The SAT published the draft administrative measures on GAAR (draft) set out in Article 47 of the corporate income tax law of the People’s Republic of China and its Detailed Implementation Regulations (DIR), last month for public comment. One of the draft’s objectives is to give clarity to taxpayers on how the SAT determines tax avoidance, the policies and procedures of GAAR cases, the documents that may be requested, and the types of tax adjustments that could be made to deny tax benefits for transactions without reasonable economic purpose.


“The draft measures are a welcome addition to the Chinese domestic law GAAR as they provide guidance to in-charge authorities that is absent in the existing law,” said TEI president, Terilea Wielenga. “We are concerned, however, that the draft measures expand the GAAR to reach transactions outside the scope established in the DIR, unfairly subject taxpayers to two independent substance-based inquiries when special tax adjustment rules also apply to a transaction, and contain overly expansive document production requirements.”

Article 4(1) of the draft defines a practice as a tax avoidance scheme if:

(i) the sole or main purpose, or one of the main purposes is to obtain a tax benefit; and

(ii) the form of scheme is permitted in accordance with the tax rules, but the form is not consistent with its economic substance.

TEI argues this definition is inconsistent with Article 120 of the DIR, in which the “main purpose is reduction, exemption or deferral of tax payments”. This new definition for tax avoidance, proposed in the draft, would broaden the scope of existing GAAR rules. TEI has recommended the SAT to avoid the increased costs and uncertainties associated with the “one of the main purposes” standard in the draft and to keep the “main purpose” standard set out in Article 120 of the DIR.

_Source material:_

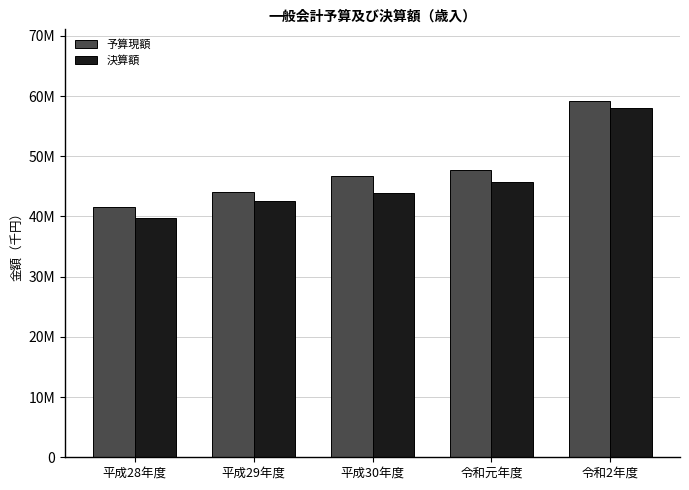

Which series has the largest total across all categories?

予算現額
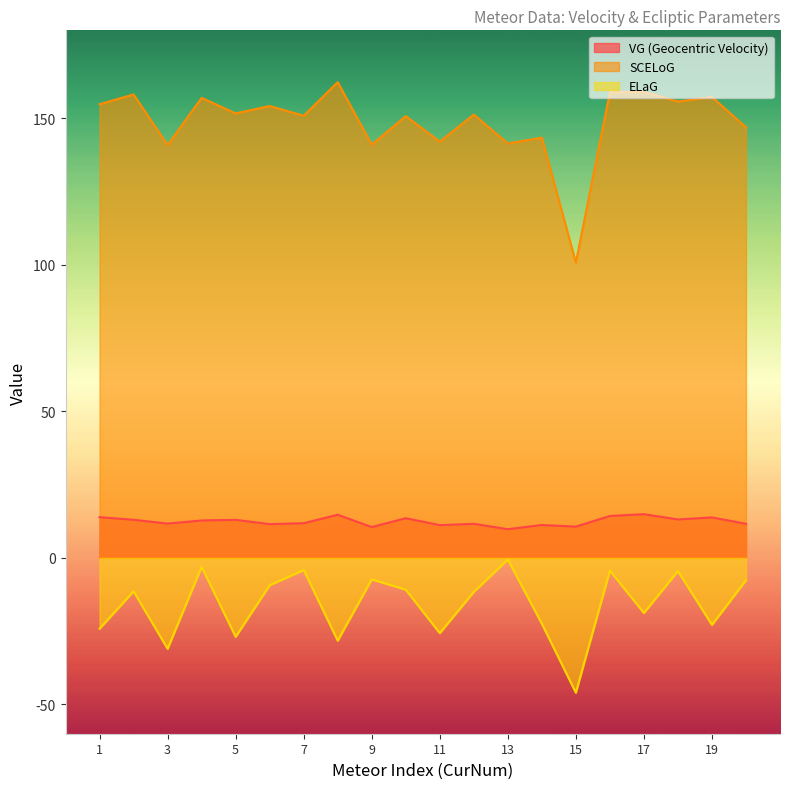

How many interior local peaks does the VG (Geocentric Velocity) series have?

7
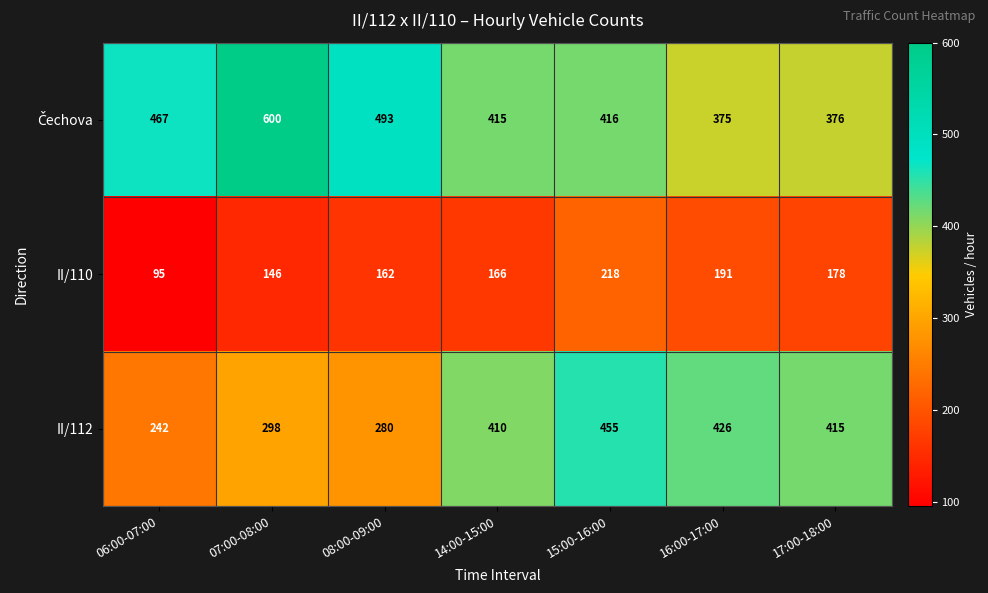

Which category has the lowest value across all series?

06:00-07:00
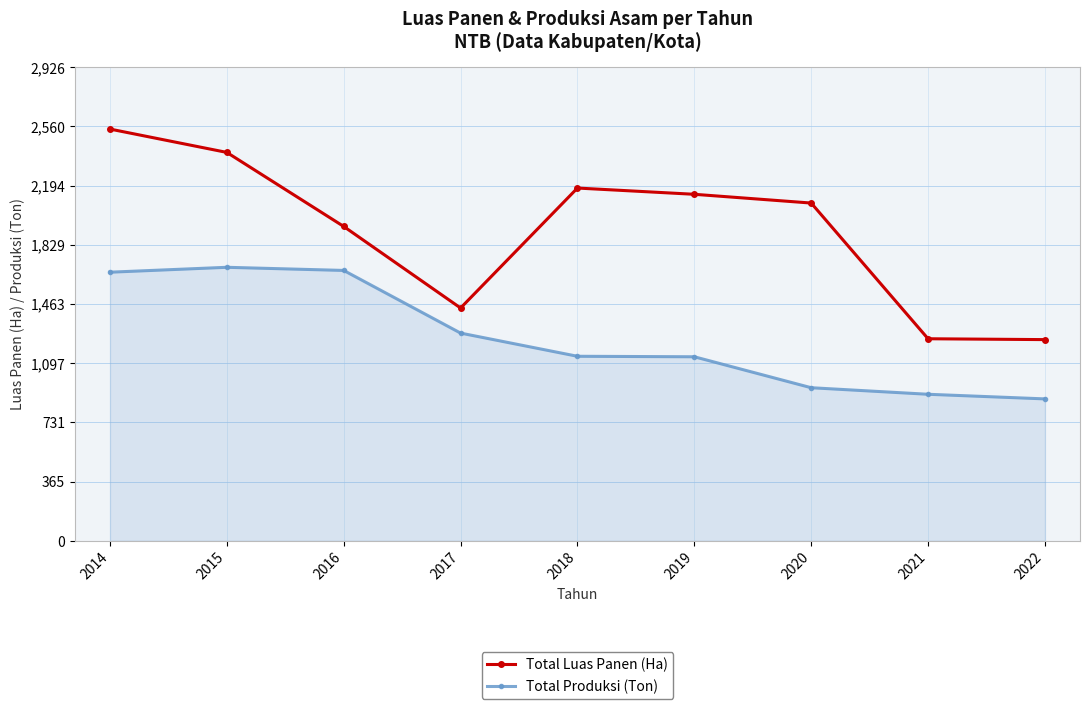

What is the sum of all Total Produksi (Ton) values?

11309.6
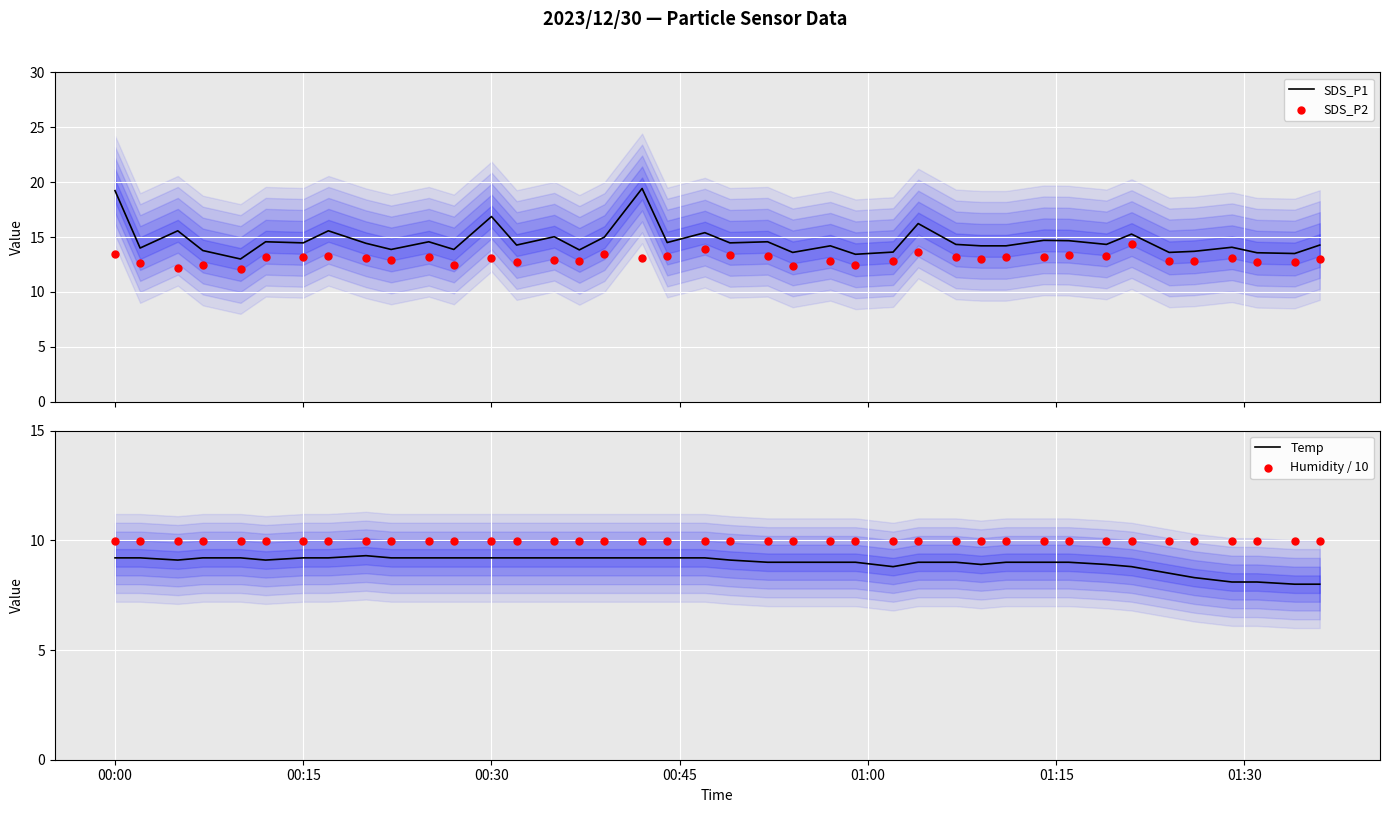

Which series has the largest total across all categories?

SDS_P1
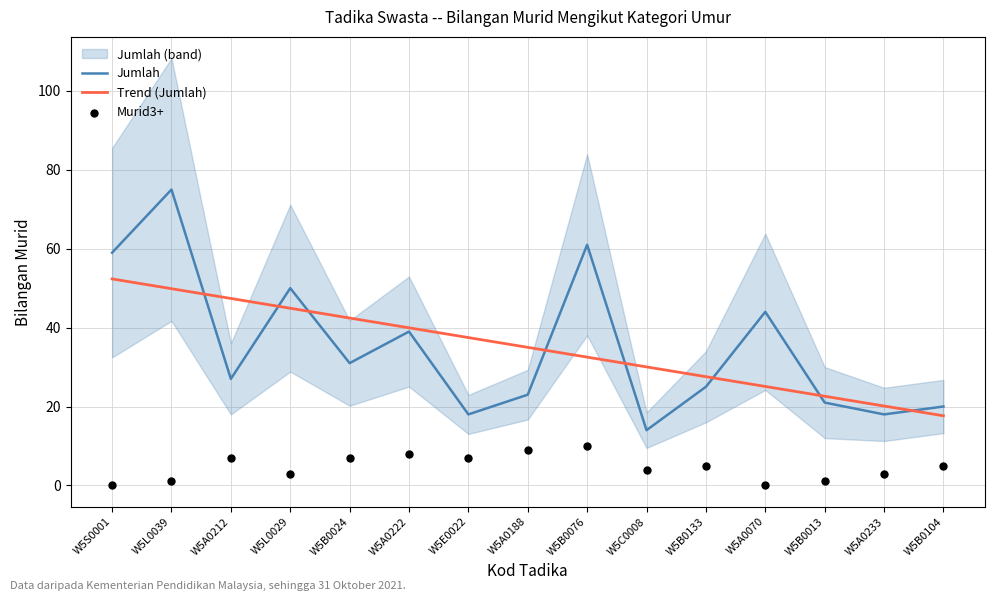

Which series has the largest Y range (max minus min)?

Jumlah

_Task instructions:_
A. Quote the passage on China's draft GAAR measures, starting at "(i) the sole" and ending at "of the DIR.".
B. In the passage on China's draft GAAR measures, which article of the DIR sets out the "main purpose" standard that TEI wants kept?
The items aren't needed for what comes next.

_Solutions to the problems:_
A.
(i) the sole or main purpose, or one of the main purposes is to obtain a tax benefit; and

(ii) the form of scheme is permitted in accordance with the tax rules, but the form is not consistent with its economic substance.

TEI argues this definition is inconsistent with Article 120 of the DIR, in which the “main purpose is reduction, exemption or deferral of tax payments”. This new definition for tax avoidance, proposed in the draft, would broaden the scope of existing GAAR rules. TEI has recommended the SAT to avoid the increased costs and uncertainties associated with the “one of the main purposes” standard in the draft and to keep the “main purpose” standard set out in Article 120 of the DIR.

B. Article 120 of the DIR.